Когда нас отпустили на завтрак, я хотела остановить бортинженера на привычном месте за углом, но не решилась. Знаю, что поступила глупо, но ничего не могла с собой поделать. Сейчас, в спокойной обстановке я пытаюсь понять, как бы прошёл наш разговор, и чувствую, что желаемого результата я бы всё равно не достигла.
— У меня к вам не совсем обычная просьба, мистер Гюнтер, — сказала бы я.
— Я вас слушаю, мисс, — насторожился бы тот.
— Мистер Гюнтер, вечером я передам вам ключ от своей каюты. Когда в коридоре никого не будет, вы заприте мою дверь снаружи, а утром незаметно отоприте.
— Мисс!!!
— Я бы не обратилась к вам с этой просьбой, сэр, если бы у меня не было к тому оснований. Поверьте мне, что это очень важно. Если хотите, можете считать меня сумасшедшей, но сделайте, как я сказала.
— То есть, вам надо, чтобы вы оказались заперты в своей каюте и не смогли оттуда выйти, — сообразил бы он, а если бы сам не сообразил, то мне пришлось бы натолкнуть его на эту мысль.
— Именно.
— А почему, мисс?
Я бы поняла, что он всё равно не отстанет от меня, да ещё расскажет командиру о моей странной просьбе.
— Хорошо, сэр, я вам объясню, зачем мне это понадобилось.
Я рассказала бы ему ровно столько, сколько нужно, умолчав о способе борьбы с таинственной силой и приуменьшив её власть надо мной (я-то знаю, как бы я рассказала).
— Я не знаю, что это, может быть, гипноз, но я не хочу под его влиянием выйти из каюты и встретиться с убийцей.
— Понятно, — кивнул бы бортинженер. — Вы должны всё рассказать командиру, мисс.
— Нет, мистер Гюнтер, я не только никому об этом не расскажу, но и вас прошу молчать. Со мной и без того слишком много всего происходит.
— Да уж, — согласился бы немец, а может, и ухмыльнулся бы. — Но всё равно обо всех происшествиях мы обязаны докладывать командиру.
— Но только не об этом!

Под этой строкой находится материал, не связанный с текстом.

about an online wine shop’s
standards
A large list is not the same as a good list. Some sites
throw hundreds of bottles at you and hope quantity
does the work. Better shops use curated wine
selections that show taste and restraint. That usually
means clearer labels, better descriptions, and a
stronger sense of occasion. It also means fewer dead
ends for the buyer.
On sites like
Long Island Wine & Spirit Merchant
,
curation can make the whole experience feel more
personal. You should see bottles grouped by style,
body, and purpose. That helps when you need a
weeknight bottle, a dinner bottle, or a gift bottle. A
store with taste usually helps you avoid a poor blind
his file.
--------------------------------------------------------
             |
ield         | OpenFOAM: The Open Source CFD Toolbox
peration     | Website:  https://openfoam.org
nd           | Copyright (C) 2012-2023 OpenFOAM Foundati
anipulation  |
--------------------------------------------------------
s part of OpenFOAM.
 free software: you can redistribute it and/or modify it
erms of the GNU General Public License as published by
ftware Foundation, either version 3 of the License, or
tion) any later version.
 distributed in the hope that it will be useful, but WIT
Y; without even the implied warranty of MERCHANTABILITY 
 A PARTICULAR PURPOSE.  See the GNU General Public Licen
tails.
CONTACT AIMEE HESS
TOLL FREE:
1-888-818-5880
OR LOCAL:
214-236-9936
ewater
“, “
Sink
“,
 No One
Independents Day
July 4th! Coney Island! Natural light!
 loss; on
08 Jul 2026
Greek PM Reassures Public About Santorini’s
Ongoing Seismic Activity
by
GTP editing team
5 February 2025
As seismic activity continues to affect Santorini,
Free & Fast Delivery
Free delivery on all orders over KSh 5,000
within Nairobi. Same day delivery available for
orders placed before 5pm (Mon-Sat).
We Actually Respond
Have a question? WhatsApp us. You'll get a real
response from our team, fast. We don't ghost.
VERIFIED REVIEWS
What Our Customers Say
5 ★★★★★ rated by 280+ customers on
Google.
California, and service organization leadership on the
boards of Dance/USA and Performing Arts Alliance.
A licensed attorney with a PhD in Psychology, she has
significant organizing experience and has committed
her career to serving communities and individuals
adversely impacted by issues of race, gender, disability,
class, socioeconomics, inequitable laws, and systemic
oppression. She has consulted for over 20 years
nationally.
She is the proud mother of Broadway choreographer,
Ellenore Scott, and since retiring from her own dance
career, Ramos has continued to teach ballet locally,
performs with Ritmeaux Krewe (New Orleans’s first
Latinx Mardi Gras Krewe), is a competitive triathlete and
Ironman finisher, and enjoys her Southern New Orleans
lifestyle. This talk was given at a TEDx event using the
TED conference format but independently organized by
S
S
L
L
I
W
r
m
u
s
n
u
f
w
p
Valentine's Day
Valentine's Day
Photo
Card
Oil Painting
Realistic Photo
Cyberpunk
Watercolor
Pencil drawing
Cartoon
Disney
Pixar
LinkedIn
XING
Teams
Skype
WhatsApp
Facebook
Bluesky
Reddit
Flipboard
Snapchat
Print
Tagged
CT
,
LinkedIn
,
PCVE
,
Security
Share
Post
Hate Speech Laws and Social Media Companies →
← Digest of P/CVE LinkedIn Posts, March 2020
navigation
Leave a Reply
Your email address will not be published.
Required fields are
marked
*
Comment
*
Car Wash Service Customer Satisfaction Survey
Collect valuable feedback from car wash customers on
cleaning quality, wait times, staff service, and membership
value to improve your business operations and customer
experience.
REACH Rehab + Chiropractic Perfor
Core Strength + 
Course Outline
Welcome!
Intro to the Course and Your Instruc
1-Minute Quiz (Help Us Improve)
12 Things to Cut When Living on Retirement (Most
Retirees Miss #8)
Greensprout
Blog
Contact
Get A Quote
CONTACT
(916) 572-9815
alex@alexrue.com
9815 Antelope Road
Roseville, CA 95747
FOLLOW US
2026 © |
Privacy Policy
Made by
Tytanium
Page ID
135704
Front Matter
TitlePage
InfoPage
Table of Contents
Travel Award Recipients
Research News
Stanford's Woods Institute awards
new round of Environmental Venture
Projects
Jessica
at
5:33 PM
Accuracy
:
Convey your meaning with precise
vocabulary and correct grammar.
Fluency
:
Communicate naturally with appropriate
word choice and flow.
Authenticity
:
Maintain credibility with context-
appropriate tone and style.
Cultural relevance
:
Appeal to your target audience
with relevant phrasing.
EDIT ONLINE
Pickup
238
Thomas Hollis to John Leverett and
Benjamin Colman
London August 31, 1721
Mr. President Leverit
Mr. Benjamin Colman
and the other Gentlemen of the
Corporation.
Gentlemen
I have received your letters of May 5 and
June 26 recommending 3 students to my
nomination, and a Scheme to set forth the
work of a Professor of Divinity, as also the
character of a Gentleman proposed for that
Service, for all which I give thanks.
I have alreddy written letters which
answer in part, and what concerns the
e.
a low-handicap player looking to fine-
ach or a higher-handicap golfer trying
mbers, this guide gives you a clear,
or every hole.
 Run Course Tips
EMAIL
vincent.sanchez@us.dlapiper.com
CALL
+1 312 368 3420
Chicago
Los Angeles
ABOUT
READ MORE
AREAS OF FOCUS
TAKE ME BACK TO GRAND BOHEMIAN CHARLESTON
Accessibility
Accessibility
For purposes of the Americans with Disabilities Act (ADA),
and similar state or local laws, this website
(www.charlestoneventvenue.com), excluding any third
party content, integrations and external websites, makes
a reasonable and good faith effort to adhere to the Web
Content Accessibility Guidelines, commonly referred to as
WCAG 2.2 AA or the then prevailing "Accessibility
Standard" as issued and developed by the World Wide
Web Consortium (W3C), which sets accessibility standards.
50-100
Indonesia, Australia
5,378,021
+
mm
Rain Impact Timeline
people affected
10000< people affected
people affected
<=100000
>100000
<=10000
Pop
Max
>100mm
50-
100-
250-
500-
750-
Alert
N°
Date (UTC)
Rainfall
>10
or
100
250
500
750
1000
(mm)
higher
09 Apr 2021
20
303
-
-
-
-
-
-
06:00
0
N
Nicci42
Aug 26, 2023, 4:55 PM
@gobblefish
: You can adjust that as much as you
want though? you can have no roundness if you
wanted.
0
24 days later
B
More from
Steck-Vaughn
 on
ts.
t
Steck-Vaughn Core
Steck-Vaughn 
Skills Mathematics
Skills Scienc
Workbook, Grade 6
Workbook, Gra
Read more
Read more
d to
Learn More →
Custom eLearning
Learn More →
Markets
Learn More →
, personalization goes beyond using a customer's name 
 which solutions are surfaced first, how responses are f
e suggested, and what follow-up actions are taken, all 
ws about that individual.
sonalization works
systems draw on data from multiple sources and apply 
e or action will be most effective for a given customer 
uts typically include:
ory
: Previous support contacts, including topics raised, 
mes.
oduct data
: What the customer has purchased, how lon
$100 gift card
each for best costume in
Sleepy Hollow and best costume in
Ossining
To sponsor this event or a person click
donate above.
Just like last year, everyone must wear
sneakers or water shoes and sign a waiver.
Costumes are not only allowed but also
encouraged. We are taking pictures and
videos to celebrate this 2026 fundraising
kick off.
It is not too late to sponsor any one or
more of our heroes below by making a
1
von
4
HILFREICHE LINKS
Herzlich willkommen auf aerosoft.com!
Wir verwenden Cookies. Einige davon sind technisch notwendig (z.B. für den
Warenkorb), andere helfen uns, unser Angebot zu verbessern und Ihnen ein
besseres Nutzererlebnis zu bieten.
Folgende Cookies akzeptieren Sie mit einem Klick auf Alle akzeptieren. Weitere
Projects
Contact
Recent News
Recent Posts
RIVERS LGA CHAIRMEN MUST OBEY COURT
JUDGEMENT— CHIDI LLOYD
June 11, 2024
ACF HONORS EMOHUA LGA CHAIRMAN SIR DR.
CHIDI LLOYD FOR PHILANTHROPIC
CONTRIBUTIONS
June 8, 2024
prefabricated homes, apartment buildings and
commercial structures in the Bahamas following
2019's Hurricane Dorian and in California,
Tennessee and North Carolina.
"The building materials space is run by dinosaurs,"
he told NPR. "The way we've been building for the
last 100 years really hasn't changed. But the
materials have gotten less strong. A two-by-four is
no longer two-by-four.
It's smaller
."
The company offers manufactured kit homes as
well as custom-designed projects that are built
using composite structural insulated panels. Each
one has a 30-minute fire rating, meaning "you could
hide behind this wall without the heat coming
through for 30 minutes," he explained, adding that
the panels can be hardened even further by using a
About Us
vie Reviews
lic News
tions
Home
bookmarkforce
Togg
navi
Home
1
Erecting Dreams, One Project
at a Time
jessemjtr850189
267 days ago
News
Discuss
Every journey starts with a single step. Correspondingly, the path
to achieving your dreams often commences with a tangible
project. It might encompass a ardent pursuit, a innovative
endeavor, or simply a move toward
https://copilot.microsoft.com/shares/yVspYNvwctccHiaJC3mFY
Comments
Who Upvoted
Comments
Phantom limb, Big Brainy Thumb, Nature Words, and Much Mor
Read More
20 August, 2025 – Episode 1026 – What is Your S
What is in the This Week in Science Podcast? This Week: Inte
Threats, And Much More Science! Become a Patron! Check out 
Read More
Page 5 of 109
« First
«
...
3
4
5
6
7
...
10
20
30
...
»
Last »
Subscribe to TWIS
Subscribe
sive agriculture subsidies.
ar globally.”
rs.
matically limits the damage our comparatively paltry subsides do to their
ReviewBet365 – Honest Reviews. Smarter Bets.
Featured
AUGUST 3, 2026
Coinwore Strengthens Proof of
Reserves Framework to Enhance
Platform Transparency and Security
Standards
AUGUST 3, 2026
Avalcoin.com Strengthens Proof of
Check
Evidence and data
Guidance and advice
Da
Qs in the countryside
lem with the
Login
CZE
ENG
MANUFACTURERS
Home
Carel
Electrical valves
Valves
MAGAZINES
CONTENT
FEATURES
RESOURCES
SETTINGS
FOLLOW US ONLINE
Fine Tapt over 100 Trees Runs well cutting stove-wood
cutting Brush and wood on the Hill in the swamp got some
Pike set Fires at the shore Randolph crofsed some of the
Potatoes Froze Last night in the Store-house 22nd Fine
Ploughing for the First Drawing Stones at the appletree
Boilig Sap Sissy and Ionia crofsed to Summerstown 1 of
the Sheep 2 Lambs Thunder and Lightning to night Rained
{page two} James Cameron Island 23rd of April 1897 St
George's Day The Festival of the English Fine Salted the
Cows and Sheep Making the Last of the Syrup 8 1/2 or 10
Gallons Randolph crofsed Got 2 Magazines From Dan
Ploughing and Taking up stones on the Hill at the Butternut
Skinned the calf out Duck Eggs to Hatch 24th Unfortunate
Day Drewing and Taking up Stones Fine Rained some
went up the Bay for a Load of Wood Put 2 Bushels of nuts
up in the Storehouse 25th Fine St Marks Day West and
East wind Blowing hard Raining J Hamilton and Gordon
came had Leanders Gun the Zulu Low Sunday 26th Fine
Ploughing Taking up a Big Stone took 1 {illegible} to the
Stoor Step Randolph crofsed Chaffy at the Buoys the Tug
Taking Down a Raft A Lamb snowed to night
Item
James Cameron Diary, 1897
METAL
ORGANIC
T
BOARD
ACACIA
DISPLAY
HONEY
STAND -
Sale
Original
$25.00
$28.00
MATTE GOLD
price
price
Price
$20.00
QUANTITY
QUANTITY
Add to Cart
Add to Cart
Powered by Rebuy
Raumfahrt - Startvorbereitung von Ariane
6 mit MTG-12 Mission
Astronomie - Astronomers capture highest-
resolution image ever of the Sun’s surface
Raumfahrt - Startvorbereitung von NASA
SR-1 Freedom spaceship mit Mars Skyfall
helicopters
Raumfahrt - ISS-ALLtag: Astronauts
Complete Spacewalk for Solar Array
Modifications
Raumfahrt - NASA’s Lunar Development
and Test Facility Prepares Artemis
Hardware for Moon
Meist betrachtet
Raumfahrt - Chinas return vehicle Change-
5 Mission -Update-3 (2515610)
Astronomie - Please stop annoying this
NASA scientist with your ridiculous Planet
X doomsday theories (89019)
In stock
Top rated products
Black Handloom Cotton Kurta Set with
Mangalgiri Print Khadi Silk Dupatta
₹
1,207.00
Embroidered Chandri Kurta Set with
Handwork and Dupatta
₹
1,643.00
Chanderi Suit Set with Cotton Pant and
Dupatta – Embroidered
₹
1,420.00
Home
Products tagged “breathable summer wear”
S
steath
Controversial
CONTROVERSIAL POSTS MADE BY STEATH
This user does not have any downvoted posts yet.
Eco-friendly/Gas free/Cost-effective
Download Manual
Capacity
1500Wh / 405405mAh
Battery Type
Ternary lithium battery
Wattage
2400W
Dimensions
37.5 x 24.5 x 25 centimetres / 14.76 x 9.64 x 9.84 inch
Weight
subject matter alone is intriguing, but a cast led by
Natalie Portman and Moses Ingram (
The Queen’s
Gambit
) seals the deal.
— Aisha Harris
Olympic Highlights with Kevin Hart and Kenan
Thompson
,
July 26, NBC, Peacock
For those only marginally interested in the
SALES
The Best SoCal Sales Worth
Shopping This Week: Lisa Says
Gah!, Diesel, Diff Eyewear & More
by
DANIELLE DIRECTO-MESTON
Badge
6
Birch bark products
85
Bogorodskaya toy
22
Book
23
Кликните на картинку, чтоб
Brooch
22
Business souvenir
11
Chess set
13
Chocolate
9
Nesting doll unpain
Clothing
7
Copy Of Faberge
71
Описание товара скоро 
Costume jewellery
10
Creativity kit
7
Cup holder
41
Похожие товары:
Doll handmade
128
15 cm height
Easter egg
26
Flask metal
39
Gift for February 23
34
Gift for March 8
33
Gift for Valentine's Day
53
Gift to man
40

Я обратилась к вам с этой просьбой как к человеку, как к… другу. Мне больше некого попросить об этой услуге. Если бы я знала, что вы сразу же побежите к командиру, я бы предпочла проверить, так ли уж сильно действует на меня этот гипноз.
По-моему, на него произвело бы впечатление, что к нему обратились как к другу, но вряд ли он умолчал бы о моей просьбе.
Нет, не могла я последовать методу Одиссея. У него были гребцы, на которых он полагался, а мне положиться было не на кого. К тому же, если рассудить, то поступок мой был бы труслив и эгоистичен, ведь я хотела лишь обезопасить себя от действия таинственной силы, не думая, что и другие могут подпасть под её власть. Не станут же все друг друга запирать. Нет, если уж я участвую в этой экспедиции, то и опасности я должна делить со всеми на равных. Но не следует ли предупредить об опасности такого рода? Но кого?
— Мистер Гюнтер, — обратилась я к немцу, — вы, и правда, думаете, что мисс Хаббард не запирала дверь на ночь? Мне кажется, что она её кому-то открыла.
— Возможно, мисс, — согласился бортинженер. — Командир не исключает действия гипноза.
Оказалось, что предупреждать об опасности ни к чему: о ней уже подумали.
Мистер Георгадзе и мисс Фелисити вели себя так же, как вчера: были подчёркнуто любезны с мистером Гюнтером и чрезмерно сухи со мной. Кстати, вчера за обедом они перенесли свою любезность на командира, правда, с гораздо меньшим результатом, потому что у мистера Уэнрайта не было такого потрясающего аппетита, как у бортинженера, и на вопиющую разницу в обхождении он совершенно не реагировал, не то что немец, который продолжал наслаждаться моими гонениями.